After a report from the U.S. Labor Department that the U.S. economy lost jobs in August for the first time in four years, all indicators now point to an interest rate cut at the next Fed meeting.
The jobs report and the expectation of decreased interest rates ahead sent the U.S. dollar into a tailspin Friday. The U.S. dollar index, which compares the value of the U.S. currency to a basket of six other world currencies, is now at its lowest point in 15 years.
With the concern over the housing market in the U.S. spreading to the financial services industry and ultimately to the job market, the U.S. dollar has once again started on its long-term bear market path. However, this time there was less interest in other world currencies and more interest in gold bullion as a safe alternative to a weak U.S. dollar.
Gold bullion rallied late last week past $700 U.S. per ounce. If you are a regular reader of this column, you know I’ve been expecting this event to occur since the beginning of 2007. But it wasn’t just gold bullion that was up last week, it was the gold stocks that were moving higher. Friday, while the Dow Jones Industrials fell a whopping 249 points, key stocks in the Dow Jones U.S. Gold Mining Index were rallying. All the big players like Barrick, Newmont and Goldcorp experienced significant advances on Friday.
Gold bullion now sits at its highest level since May 2006. The next move for this currency (yes, I call gold a currency), I believe, is a breakout to $750 U.S. per ounce — a move that will take key gold stocks higher in price.
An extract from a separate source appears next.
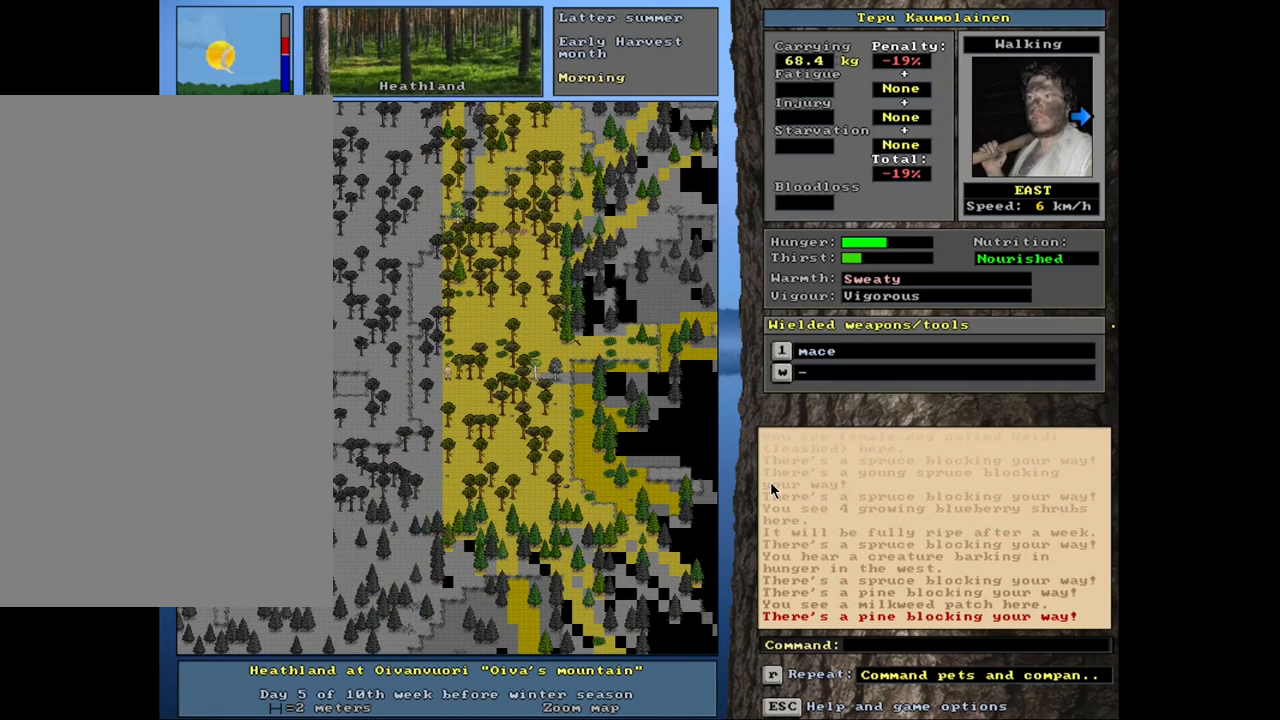
{"keys": ["ctrl_l"], "mouse": [], "events": [[184, "num3", "down"], [317, "num3", "up"], [367, "num2", "down"], [500, "num2", "up"]]}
NEWSFLASH — With the expectation that loans to homeowners will fall by 25% next year, Countrywide Financial, the largest U.S. mortgage company, has announced its plans to lay-off 10,000 to 12,000 employees. This is the single largest loss of jobs from one company since the subprime debacle came to light. My opinion: Maybe more job cuts are on their way in the financial and automotive sectors.